Copy the lines word for word, starting at the first line and ending at the line containing "14: (384, 74)", with both ends included.

>>>>

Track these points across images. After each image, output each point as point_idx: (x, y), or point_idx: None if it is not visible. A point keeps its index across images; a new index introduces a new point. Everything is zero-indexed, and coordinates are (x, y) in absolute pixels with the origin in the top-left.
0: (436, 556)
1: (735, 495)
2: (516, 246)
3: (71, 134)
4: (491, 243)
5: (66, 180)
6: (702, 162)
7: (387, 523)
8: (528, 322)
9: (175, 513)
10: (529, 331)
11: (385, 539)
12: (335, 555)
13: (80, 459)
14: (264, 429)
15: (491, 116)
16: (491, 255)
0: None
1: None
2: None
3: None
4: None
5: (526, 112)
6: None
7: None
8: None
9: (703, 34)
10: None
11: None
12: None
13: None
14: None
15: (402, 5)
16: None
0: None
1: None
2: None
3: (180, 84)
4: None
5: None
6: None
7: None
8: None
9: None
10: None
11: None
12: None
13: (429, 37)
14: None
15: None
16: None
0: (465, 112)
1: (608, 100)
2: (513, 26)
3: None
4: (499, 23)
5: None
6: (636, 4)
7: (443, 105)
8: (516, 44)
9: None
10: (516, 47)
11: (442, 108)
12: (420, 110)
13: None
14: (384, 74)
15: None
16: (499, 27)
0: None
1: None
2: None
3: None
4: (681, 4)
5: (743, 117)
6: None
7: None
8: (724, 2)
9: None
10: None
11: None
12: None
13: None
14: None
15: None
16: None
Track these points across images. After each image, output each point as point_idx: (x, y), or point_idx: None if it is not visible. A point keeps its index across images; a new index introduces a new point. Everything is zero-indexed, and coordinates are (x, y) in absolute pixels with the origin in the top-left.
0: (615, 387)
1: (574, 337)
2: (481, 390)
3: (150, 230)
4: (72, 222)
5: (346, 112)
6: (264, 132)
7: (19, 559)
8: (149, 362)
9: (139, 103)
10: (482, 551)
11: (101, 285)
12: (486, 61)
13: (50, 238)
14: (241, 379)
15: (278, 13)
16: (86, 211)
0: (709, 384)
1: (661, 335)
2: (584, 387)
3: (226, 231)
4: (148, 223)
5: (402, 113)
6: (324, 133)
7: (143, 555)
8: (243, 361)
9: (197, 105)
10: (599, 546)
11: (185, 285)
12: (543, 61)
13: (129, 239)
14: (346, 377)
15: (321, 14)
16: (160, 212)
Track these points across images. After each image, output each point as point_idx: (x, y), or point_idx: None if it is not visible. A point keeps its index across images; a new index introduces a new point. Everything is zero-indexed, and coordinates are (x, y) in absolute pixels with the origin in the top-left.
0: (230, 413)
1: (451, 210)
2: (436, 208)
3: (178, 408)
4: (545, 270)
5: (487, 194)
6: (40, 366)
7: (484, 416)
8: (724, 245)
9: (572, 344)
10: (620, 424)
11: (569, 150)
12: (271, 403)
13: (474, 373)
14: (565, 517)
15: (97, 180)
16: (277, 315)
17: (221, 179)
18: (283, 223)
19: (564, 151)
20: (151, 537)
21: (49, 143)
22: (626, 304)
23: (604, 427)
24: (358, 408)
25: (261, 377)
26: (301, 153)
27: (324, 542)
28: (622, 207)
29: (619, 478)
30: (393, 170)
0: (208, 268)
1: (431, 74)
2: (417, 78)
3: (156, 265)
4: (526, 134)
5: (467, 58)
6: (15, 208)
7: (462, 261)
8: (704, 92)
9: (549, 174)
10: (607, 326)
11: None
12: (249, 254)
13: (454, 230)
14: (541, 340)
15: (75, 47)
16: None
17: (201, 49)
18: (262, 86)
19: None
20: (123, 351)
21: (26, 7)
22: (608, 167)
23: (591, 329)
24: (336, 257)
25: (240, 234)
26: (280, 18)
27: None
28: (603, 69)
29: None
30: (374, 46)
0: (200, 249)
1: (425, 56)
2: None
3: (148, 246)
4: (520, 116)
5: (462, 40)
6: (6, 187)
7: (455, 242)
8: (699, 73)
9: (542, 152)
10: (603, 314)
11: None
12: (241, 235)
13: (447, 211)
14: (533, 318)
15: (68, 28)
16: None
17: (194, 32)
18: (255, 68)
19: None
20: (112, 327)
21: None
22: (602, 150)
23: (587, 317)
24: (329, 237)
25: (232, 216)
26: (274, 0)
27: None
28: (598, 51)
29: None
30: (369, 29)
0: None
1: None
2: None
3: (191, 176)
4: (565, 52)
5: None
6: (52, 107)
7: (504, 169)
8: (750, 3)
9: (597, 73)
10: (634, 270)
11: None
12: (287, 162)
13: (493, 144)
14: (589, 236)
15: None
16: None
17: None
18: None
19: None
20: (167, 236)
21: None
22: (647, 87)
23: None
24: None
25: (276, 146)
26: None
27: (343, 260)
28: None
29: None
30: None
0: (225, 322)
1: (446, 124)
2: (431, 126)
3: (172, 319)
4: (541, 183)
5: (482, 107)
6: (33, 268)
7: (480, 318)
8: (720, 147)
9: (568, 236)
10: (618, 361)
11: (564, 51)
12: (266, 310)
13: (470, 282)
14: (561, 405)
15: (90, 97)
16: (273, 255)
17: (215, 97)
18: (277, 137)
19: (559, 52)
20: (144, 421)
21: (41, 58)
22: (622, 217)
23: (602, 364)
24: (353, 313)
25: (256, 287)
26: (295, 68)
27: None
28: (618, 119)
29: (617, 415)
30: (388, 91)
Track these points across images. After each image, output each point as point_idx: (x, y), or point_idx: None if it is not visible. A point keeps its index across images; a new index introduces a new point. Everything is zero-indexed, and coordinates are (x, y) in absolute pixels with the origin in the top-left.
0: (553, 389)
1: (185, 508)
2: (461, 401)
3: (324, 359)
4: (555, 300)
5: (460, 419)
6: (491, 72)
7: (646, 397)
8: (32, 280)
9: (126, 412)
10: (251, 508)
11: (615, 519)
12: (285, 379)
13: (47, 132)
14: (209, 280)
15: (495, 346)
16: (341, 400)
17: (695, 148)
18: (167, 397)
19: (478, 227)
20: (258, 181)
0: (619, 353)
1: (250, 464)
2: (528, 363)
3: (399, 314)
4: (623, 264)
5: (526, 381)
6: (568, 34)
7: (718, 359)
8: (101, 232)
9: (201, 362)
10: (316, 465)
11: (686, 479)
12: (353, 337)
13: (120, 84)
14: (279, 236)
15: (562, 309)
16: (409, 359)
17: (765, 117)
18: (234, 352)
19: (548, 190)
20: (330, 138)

<<<<

◆ **ANSWER TO THE TASK**:
Track these points across images. After each image, output each point as point_idx: (x, y), or point_idx: None if it is not visible. A point keeps its index across images; a new index introduces a new point. Everything is zero-indexed, and coordinates are (x, y) in absolute pixels with the origin in the top-left.
0: (436, 556)
1: (735, 495)
2: (516, 246)
3: (71, 134)
4: (491, 243)
5: (66, 180)
6: (702, 162)
7: (387, 523)
8: (528, 322)
9: (175, 513)
10: (529, 331)
11: (385, 539)
12: (335, 555)
13: (80, 459)
14: (264, 429)
15: (491, 116)
16: (491, 255)
0: None
1: None
2: None
3: None
4: None
5: (526, 112)
6: None
7: None
8: None
9: (703, 34)
10: None
11: None
12: None
13: None
14: None
15: (402, 5)
16: None
0: None
1: None
2: None
3: (180, 84)
4: None
5: None
6: None
7: None
8: None
9: None
10: None
11: None
12: None
13: (429, 37)
14: None
15: None
16: None
0: (465, 112)
1: (608, 100)
2: (513, 26)
3: None
4: (499, 23)
5: None
6: (636, 4)
7: (443, 105)
8: (516, 44)
9: None
10: (516, 47)
11: (442, 108)
12: (420, 110)
13: None
14: (384, 74)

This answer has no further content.